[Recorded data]
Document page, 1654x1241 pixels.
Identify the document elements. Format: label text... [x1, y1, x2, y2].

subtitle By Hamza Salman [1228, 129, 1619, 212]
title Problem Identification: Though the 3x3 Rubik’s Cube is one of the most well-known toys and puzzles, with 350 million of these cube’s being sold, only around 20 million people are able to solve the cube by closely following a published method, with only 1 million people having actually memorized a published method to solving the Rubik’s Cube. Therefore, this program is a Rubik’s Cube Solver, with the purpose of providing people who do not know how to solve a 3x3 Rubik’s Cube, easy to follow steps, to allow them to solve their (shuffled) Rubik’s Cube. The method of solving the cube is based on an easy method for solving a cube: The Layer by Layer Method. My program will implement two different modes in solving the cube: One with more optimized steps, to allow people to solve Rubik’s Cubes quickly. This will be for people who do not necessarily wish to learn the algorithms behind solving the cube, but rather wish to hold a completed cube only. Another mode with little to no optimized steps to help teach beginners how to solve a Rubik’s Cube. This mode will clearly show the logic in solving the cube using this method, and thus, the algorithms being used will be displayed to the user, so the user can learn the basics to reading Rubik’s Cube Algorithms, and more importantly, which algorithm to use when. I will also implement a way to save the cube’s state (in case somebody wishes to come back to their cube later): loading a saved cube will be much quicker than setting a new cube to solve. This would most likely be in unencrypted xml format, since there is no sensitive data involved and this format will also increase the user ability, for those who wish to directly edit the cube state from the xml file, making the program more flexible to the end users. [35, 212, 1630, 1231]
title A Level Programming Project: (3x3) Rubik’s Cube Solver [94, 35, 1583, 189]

Directions: Transcribe each line of the data above with nothing changed.

Written answer:
Document page, 1654x1241 pixels.
Identify the document elements. Format: label text... [x1, y1, x2, y2].

subtitle By Hamza Salman [1228, 129, 1619, 212]
title Problem Identification: Though the 3x3 Rubik’s Cube is one of the most well-known toys and puzzles, with 350 million of these cube’s being sold, only around 20 million people are able to solve the cube by closely following a published method, with only 1 million people having actually memorized a published method to solving the Rubik’s Cube. Therefore, this program is a Rubik’s Cube Solver, with the purpose of providing people who do not know how to solve a 3x3 Rubik’s Cube, easy to follow steps, to allow them to solve their (shuffled) Rubik’s Cube. The method of solving the cube is based on an easy method for solving a cube: The Layer by Layer Method. My program will implement two different modes in solving the cube: One with more optimized steps, to allow people to solve Rubik’s Cubes quickly. This will be for people who do not necessarily wish to learn the algorithms behind solving the cube, but rather wish to hold a completed cube only. Another mode with little to no optimized steps to help teach beginners how to solve a Rubik’s Cube. This mode will clearly show the logic in solving the cube using this method, and thus, the algorithms being used will be displayed to the user, so the user can learn the basics to reading Rubik’s Cube Algorithms, and more importantly, which algorithm to use when. I will also implement a way to save the cube’s state (in case somebody wishes to come back to their cube later): loading a saved cube will be much quicker than setting a new cube to solve. This would most likely be in unencrypted xml format, since there is no sensitive data involved and this format will also increase the user ability, for those who wish to directly edit the cube state from the xml file, making the program more flexible to the end users. [35, 212, 1630, 1231]
title A Level Programming Project: (3x3) Rubik’s Cube Solver [94, 35, 1583, 189]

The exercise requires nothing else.